EXTRACTED RECORDS:
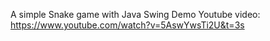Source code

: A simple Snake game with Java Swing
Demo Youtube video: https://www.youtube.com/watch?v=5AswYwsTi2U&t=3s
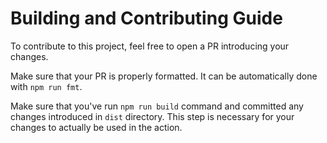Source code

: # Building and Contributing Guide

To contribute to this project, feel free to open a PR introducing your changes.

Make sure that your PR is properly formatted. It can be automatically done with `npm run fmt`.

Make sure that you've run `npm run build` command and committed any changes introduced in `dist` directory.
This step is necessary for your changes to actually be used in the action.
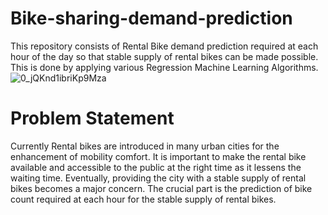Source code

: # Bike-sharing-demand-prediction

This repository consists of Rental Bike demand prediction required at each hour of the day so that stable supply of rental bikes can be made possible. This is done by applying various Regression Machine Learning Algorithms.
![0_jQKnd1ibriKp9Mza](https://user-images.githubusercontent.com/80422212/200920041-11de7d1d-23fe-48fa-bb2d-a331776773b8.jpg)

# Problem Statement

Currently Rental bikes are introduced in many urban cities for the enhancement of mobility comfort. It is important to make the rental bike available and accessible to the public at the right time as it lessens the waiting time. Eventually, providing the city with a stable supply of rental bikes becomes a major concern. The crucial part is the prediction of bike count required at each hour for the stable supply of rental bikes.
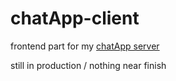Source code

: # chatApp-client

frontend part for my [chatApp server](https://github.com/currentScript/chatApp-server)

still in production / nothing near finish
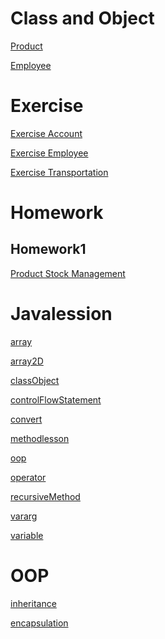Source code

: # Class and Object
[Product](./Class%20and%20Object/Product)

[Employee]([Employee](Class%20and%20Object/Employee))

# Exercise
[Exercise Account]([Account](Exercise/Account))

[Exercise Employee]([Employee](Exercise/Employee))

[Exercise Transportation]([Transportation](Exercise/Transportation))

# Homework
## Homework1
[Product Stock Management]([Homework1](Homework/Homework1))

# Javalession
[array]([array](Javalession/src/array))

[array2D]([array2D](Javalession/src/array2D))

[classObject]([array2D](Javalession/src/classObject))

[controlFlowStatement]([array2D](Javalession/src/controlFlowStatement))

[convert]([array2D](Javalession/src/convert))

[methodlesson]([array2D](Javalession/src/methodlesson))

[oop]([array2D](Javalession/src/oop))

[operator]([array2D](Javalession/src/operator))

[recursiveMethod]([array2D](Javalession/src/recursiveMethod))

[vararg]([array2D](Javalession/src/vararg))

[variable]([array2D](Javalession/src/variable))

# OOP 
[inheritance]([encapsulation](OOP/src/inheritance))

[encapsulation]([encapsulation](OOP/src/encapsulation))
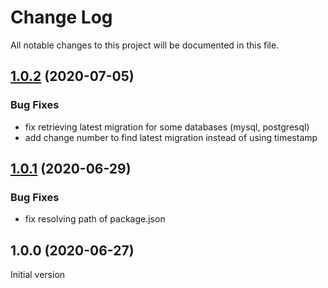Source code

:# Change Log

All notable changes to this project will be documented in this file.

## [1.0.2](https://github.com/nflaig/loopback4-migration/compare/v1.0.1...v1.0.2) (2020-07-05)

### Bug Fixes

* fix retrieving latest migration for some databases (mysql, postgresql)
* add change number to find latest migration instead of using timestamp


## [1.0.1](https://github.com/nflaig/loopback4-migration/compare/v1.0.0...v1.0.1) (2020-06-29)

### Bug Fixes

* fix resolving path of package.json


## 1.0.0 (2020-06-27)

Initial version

ABOUT THIS TASK: Turn the source text of every item above into a numbered list, one line per number, with blank lines dropped. Leave the pictures out.

ANSWER TO THIS PROBLEM:
1. Source code
2. : A simple Snake game with Java Swing
3. Demo Youtube video: https://www.youtube.com/watch?v=5AswYwsTi2U&t=3s
4. Source code
5. : # Building and Contributing Guide
6. To contribute to this project, feel free to open a PR introducing your changes.
7. Make sure that your PR is properly formatted. It can be automatically done with `npm run fmt`.
8. Make sure that you've run `npm run build` command and committed any changes introduced in `dist` directory.
9. This step is necessary for your changes to actually be used in the action.
10. Source code
11. : # Bike-sharing-demand-prediction
12. This repository consists of Rental Bike demand prediction required at each hour of the day so that stable supply of rental bikes can be made possible. This is done by applying various Regression Machine Learning Algorithms.
13. ![0_jQKnd1ibriKp9Mza](https://user-images.githubusercontent.com/80422212/200920041-11de7d1d-23fe-48fa-bb2d-a331776773b8.jpg)
14. # Problem Statement
15. Currently Rental bikes are introduced in many urban cities for the enhancement of mobility comfort. It is important to make the rental bike available and accessible to the public at the right time as it lessens the waiting time. Eventually, providing the city with a stable supply of rental bikes becomes a major concern. The crucial part is the prediction of bike count required at each hour for the stable supply of rental bikes.
16. Source code
17. : # chatApp-client
18. frontend part for my [chatApp server](https://github.com/currentScript/chatApp-server)
19. still in production / nothing near finish
20. Source code
21. : # Class and Object
22. [Product](./Class%20and%20Object/Product)
23. [Employee]([Employee](Class%20and%20Object/Employee))
24. # Exercise
25. [Exercise Account]([Account](Exercise/Account))
26. [Exercise Employee]([Employee](Exercise/Employee))
27. [Exercise Transportation]([Transportation](Exercise/Transportation))
28. # Homework
29. ## Homework1
30. [Product Stock Management]([Homework1](Homework/Homework1))
31. # Javalession
32. [array]([array](Javalession/src/array))
33. [array2D]([array2D](Javalession/src/array2D))
34. [classObject]([array2D](Javalession/src/classObject))
35. [controlFlowStatement]([array2D](Javalession/src/controlFlowStatement))
36. [convert]([array2D](Javalession/src/convert))
37. [methodlesson]([array2D](Javalession/src/methodlesson))
38. [oop]([array2D](Javalession/src/oop))
39. [operator]([array2D](Javalession/src/operator))
40. [recursiveMethod]([array2D](Javalession/src/recursiveMethod))
41. [vararg]([array2D](Javalession/src/vararg))
42. [variable]([array2D](Javalession/src/variable))
43. # OOP 
44. [inheritance]([encapsulation](OOP/src/inheritance))
45. [encapsulation]([encapsulation](OOP/src/encapsulation))
46. Source code
47. :# Change Log
48. All notable changes to this project will be documented in this file.
49. ## [1.0.2](https://github.com/nflaig/loopback4-migration/compare/v1.0.1...v1.0.2) (2020-07-05)
50. ### Bug Fixes
51. * fix retrieving latest migration for some databases (mysql, postgresql)
52. * add change number to find latest migration instead of using timestamp
53. ## [1.0.1](https://github.com/nflaig/loopback4-migration/compare/v1.0.0...v1.0.1) (2020-06-29)
54. ### Bug Fixes
55. * fix resolving path of package.json
56. ## 1.0.0 (2020-06-27)
57. Initial version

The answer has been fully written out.